Швейцария — мировой чемпион по прямой демократии. В стране регулярно проходят референдумы по самым разным вопросам: от введения безусловного базового дохода или однополых браков до запрета опытов над животными. И разные политические силы охотно пользуются этим механизмом как инструментом. Так, швейцарским правым удалось через референдум добиться запрета на строительство мечетей и публичную демонстрацию никаба и бурки, а также сильно ужесточить миграционное законодательство.
Пожалуй, именно поэтому в последние годы в Европе прямую демократию перестали считать панацеей. Во-первых, то, что работает в восьмимиллионной демократической Швейцарии, не обязательно сработает даже в демократической Германии, где население уже 80 миллионов, и уж тем более в странах с непрочными демократическими институтами.

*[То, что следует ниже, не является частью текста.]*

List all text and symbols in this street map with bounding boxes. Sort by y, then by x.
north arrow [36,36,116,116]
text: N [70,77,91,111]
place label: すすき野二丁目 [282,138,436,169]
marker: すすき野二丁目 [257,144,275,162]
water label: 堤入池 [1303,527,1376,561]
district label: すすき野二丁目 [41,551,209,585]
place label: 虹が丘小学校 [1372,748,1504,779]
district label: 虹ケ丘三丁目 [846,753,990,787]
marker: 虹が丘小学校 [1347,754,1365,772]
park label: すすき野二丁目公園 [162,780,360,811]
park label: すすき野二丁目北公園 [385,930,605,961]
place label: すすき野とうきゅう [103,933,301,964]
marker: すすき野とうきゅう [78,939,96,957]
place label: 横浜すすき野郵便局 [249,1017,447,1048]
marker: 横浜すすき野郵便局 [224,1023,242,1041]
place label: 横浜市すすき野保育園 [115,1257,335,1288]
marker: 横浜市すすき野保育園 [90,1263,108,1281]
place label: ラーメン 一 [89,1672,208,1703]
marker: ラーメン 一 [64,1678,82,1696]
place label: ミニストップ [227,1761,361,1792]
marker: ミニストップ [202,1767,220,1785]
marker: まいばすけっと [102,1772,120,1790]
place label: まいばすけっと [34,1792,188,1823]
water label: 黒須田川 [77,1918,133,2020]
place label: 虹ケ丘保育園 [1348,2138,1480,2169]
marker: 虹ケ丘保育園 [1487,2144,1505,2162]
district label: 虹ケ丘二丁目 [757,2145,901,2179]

Во-вторых, прямая демократия в сочетании с поляризацией общества может дать неожиданные последствия. Например, представьте, как европейские популистские ультраправые партии используют референдумы, чтобы начать кампании за отмену мер по борьбе с коронавирусом или запрет однополых браков. К слову, большинство из них — от «Альтернативы для Германии» до французского «Национального объединения» и итальянского движения «Пять звезд» — выступает в поддержку прямой демократии.
Элементы прямой демократии есть и в Латинской Америке, и в некоторых штатах США, но исследователи относятся к ним скорее прохладно: в частности, они критикуют «индустрию референдумов», которая позволяет богатым и влиятельным группам преследовать свои интересы, злоупотребляя прямой демократией.
К тому же результаты референдумов еще жестче обозначают разлом между жителями страны и могут пойти в ущерб будущим поколениям. Вспомните Брекзит, на котором молодые люди в основном голосовали за то, чтобы Великобритания осталась в ЕС, — но из-за голосов более зрелых граждан страна из него вышла. Нечто похожее произошло в Австрии и Швейцарии, где референдумы за отмену обязательного призыва провалились как раз в силу непримиримой позиции старшего поколения.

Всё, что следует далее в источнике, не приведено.